To prevent this, the three steps necessary to save a rear-end slide are correct, pause, recover -- or C-P-R in the motoring world. Steer into the slide just enough instantly, anticipate the pause as the back end rotation begins to slow, and continue to look where you need the vehicle to go. Prepare to steer back in the other direction at the same moment the back end begins to snap back. Timed correctly, C-P-R keeps the vehicle traveling in the same direction it originally was before the back-end sliding.

Thus, there's really no "overcorrecting." It's more of a delay in initial steering input, then a delay or lack of recovery -- turning the steering back toward the center/neutral position as the back end snaps back. It gives the appearance of overcorrecting because the front wheels, as the car snaps back, are still turned in the original direction of the skid. But it's because of the delay in recognizing and responding to the second reaction, not because the wheel was turned too much initially.
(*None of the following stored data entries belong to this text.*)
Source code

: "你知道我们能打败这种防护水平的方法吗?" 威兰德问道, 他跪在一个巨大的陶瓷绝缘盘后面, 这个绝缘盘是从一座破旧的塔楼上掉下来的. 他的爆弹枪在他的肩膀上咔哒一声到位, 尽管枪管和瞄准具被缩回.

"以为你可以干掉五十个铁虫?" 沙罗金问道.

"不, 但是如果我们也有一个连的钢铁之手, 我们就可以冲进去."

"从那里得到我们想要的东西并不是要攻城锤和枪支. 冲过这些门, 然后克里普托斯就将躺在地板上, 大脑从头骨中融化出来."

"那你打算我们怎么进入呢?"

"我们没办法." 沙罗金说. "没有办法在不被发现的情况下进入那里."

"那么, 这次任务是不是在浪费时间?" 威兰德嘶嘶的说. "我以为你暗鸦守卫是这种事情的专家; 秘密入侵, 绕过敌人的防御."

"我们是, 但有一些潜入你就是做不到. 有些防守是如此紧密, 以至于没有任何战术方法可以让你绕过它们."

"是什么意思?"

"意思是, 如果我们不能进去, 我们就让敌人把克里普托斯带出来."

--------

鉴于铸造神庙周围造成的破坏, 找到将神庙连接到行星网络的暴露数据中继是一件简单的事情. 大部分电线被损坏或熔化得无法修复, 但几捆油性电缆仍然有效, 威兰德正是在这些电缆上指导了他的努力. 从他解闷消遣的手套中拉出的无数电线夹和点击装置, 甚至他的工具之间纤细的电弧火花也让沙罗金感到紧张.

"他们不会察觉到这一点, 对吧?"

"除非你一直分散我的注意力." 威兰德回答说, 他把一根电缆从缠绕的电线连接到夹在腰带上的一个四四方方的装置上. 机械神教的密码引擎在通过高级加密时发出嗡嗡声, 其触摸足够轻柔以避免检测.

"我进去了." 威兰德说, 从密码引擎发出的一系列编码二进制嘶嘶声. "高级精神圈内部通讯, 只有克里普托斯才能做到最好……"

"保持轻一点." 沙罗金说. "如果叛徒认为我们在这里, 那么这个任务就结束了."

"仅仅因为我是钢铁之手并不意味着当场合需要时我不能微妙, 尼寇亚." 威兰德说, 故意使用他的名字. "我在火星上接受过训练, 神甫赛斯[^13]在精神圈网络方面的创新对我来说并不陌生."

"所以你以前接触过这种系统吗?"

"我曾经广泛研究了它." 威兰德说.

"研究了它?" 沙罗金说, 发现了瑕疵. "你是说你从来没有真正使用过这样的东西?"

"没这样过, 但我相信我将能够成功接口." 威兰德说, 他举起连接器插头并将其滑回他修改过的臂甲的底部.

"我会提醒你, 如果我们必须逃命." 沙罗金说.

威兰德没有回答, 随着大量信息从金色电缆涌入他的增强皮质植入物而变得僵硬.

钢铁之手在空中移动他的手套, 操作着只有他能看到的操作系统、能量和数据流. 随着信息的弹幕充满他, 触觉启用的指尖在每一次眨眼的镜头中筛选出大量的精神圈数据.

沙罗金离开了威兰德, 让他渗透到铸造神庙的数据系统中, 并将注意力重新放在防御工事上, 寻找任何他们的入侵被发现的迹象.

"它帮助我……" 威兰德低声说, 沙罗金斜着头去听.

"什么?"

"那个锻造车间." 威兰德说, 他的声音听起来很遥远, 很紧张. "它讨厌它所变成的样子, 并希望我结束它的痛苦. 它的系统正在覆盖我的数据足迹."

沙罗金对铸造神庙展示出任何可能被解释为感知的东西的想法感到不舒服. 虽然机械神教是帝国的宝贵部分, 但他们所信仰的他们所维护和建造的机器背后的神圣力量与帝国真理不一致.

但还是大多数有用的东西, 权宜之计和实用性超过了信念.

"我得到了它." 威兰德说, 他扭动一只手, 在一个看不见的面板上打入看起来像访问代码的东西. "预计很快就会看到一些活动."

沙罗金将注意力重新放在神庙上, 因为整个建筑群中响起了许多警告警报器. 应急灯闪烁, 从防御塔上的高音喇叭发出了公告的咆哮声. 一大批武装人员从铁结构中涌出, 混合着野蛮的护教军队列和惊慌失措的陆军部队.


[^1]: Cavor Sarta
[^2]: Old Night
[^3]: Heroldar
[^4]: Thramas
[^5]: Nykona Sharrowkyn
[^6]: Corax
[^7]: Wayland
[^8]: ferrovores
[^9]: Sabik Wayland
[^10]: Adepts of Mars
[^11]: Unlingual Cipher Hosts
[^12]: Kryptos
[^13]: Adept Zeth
One final key point. In terms of how much steering correction to input, this is entirely dependent upon two things: How quickly the correction occurs (as you noted above), and how rapidly the pendulum or back end is rotating around. There are wimpy little slides on dry pavement that require only small corrections, but then there is the "mother of all slides" at higher speeds or on wet pavement that requires every bit of available steering wheel input/angle to keep the front wheels pointed where the vehicle is sliding. This is why the "shuffle steering" technique is so important. It doesn't matter how quickly the steering correction is done -- if the steering isn't turned far enough to keep the front wheels pointed where the vehicle is sliding, the back end is never going to pause, giving the driver a chance to recover.
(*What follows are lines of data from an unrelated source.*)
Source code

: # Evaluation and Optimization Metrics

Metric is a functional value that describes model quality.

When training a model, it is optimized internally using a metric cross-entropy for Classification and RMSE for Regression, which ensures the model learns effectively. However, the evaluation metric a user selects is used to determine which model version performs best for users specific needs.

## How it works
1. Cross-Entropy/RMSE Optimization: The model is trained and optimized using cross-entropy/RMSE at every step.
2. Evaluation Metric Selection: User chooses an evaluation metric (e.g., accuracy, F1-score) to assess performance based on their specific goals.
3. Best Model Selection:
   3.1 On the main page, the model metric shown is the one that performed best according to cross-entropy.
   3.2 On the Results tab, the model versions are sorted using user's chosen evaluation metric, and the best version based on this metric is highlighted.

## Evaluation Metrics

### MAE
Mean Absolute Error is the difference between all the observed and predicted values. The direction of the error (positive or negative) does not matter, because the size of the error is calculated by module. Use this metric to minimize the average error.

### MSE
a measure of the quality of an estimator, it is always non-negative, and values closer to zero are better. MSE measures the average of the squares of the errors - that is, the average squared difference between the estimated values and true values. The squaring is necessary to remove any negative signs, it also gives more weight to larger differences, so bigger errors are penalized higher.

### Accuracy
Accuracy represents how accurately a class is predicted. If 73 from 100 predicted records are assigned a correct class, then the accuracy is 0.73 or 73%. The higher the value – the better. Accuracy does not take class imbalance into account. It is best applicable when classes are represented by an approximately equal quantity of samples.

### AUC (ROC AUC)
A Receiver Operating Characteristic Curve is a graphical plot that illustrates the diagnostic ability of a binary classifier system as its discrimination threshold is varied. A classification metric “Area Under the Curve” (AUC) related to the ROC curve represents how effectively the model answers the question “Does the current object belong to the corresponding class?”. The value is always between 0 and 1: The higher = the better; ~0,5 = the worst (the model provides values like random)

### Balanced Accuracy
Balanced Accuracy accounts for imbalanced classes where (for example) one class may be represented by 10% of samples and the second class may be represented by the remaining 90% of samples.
As a side bar, a "sudsy" parking lot isn't an effective teaching tool for the simple reason that an artificial super-slippery surface never allows the rear tires to regain grip, slowing and stopping the pendulum. Thus, there's little or no potential for the second reaction, and students do not learn this incredibly important piece of information. This is why it's so much more difficult to "save" a slide on ice.

The last words on this issue: What if you don't "catch" the slide? In racing terms, "if you spin, both feet in," meaning lock the brakes hard instantly and keep them locked until the vehicle comes to a complete stop, and if it's a manual transmission, push the clutch in to keep the engine running. This slows the vehicle as rapidly as possible and keeps the vehicle traveling in a straight line, hopefully right down the middle of the road, as it spins.